Meijers was a vocal proponent of the technology, arguing: “What is wrong if we introduce a technology that makes Wi-Fi more efficient but it cooperates with other types of technology?”
LTE-U is still under scrutiny by 3GPP as part of its plans for the forthcoming Release 13, which is due next year. It can technically be separated in two. LTE-U aggregates LTE and spectrum on an unlicenced band, with 5GHz being seen as the likely contender.
Also used in this context is licenced assisted access. It does the same thing as LTE-U but there is one crucial difference. Some markets, including Europe, have strict regulations in place about the use of unlicenced bands. So-called “listen before talk” regulations mean a transmitter must detect the radio environment before starting to transmit.
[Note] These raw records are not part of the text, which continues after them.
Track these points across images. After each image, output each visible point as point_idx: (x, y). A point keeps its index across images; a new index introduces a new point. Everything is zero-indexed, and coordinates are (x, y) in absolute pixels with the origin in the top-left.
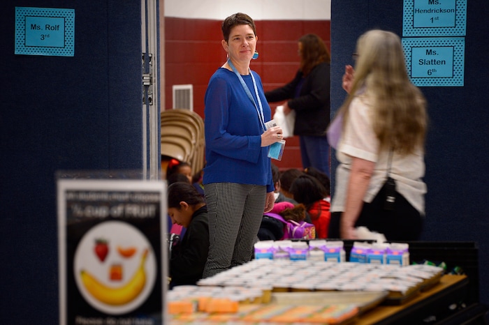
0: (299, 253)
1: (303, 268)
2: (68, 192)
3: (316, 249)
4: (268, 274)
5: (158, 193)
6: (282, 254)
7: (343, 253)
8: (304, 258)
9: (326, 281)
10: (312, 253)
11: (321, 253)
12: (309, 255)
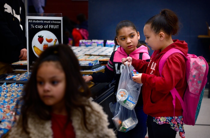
0: (89, 44)
1: (92, 49)
2: (29, 20)
3: (94, 43)
4: (81, 50)
5: (60, 21)
6: (83, 44)
7: (103, 44)
8: (91, 46)
9: (101, 53)
10: (93, 44)
11: (96, 44)
12: (92, 45)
This is to avoid interference but this week’s panel on the subject was sceptical as to whether it will be borne out in reality. Discussing whether LTE and unlicenced spectrum in particular could co-exist and benefit all players, Sami Susiaho, Head of Edge Technologies at BSkyB, said: “All the talk is that we CAN make it so but what is the [evidence] that we actually will?”
Vikas Sarawat, Director of Wireless and Network Technologies at CableLabs, shared the rest of the panel’s view that what works in a lab may not work in the field. He said the industry remained to be convinced that the technology would not create delays due to interference, which would have a knock-on effect on Wi-Fi calling, video streaming over Wi-Fi and other data intensive usage.
He said: “Co-existence and fairness is a requirement from day one.”
The panel accepted operators were facing problems with soaring data demands and limited resources to cope with them but remained unconvinced LTE-U was the answer.
Sarawat raised laughs among the audience when he said the description of LTE-U as a marriage between licenced and unlicenced spectrum was a depressing one because it would be a matrimony of unequal rights. He said: “Licensed drives unlicensed spectrum however it wants – and that’s not a marriage.”
Qualcomm’s Meijer remained positive, amid considerable cynicism, that the testing and trialling of the technology, which is going on across multiple vendors, would mean it would come to market robust and interference free.
He said: “Both LTE-U and licensed assisted access were designed with Wi-Fi in mind. When we set out, we knew we needed to coexist fairly and have the mechanisms in place to do so. There has been huge R&D during the last 18 to 24 months to ensure this is the case.”
But if this week’s response is anything to go by, advocates for the technology have more work to do if they are to convince the rest of the industry that LTE-U will solve data demands.